In deze zaak heeft de Rechtbank Den Haag op 30 augustus 2021 uitspraak gedaan in een geschil over een omgevingsvergunning die was verleend voor het realiseren van 43 appartementen in een kantoorpand aan het [adres] in [plaats]. De vergunninghoudster, Stichting Pensioenfonds Rail & Openbaar vervoer, had de vergunning aangevraagd om het kantoorpand te herontwikkelen door drie woonlagen toe te voegen en het gebouw van balkons te voorzien. De eisers, omwonenden van het kantoorpand, hebben beroep ingesteld tegen het besluit van het college van burgemeester en wethouders van Den Haag, dat de vergunning had verleend.
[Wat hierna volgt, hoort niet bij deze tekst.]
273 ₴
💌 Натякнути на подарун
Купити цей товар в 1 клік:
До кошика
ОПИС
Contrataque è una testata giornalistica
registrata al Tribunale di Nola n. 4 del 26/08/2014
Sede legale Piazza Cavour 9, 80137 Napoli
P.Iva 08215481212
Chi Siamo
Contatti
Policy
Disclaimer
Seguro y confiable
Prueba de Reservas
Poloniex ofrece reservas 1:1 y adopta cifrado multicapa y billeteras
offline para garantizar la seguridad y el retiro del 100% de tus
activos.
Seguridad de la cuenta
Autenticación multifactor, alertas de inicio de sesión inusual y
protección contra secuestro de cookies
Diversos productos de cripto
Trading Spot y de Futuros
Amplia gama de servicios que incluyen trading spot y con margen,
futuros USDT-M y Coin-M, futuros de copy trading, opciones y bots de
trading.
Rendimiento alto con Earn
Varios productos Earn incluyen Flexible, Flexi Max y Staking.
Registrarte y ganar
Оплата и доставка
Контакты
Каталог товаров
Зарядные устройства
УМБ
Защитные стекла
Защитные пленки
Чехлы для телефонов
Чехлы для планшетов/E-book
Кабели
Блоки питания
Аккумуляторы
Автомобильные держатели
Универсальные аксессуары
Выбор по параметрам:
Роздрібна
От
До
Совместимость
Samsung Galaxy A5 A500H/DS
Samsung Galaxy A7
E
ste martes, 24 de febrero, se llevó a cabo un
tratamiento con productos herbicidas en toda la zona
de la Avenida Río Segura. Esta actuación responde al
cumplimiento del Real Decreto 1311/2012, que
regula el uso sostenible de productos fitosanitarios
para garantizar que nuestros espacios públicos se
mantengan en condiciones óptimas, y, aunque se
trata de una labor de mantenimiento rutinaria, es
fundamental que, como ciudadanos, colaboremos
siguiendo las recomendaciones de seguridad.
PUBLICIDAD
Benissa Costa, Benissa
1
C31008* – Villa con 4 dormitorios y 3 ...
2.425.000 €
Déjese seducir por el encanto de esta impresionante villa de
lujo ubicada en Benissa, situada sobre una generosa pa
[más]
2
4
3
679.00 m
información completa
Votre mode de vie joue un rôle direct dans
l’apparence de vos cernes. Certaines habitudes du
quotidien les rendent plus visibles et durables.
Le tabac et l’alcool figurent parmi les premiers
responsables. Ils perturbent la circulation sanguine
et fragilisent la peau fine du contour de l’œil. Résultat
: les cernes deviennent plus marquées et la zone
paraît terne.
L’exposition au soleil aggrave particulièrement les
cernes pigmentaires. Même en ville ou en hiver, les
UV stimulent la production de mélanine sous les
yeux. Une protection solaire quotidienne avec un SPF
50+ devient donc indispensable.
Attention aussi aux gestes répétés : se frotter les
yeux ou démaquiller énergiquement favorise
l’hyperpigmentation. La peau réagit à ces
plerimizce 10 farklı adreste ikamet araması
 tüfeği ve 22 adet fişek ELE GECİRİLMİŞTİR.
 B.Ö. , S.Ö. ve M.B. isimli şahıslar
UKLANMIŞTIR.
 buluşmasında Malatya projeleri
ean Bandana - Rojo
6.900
Ze voerden aan dat de vergunning in strijd was met de geldende bestemmingsplannen en dat er onvoldoende gelegenheid was geboden voor participatie tijdens de vergunningverlening.
De rechtbank heeft het beroep van de eisers ongegrond verklaard. De rechtbank oordeelde dat de vergunninghoudster rechtmatig een omgevingsvergunning had verkregen, ondanks de bezwaren van de eisers. De rechtbank overwoog dat de vergunninghoudster de vereiste procedures had gevolgd en dat de verleende vergunning niet in strijd was met de goede ruimtelijke ordening. De rechtbank benadrukte dat het college van burgemeester en wethouders beleidsruimte heeft bij het verlenen van omgevingsvergunningen en dat de rechtbank terughoudend is in het toetsen van de belangenafweging die door het college is gemaakt.
De rechtbank concludeerde dat de eisers niet voldoende onderbouwd hadden waarom de vergunning in strijd zou zijn met de goede ruimtelijke ordening en dat de vergunninghoudster in redelijkheid de vergunning had kunnen verkrijgen. De rechtbank heeft ook de argumenten van de eisers over de welstandstoets en de privaatrechtelijke belemmeringen verworpen. De uitspraak is openbaar gemaakt op 30 augustus 2021.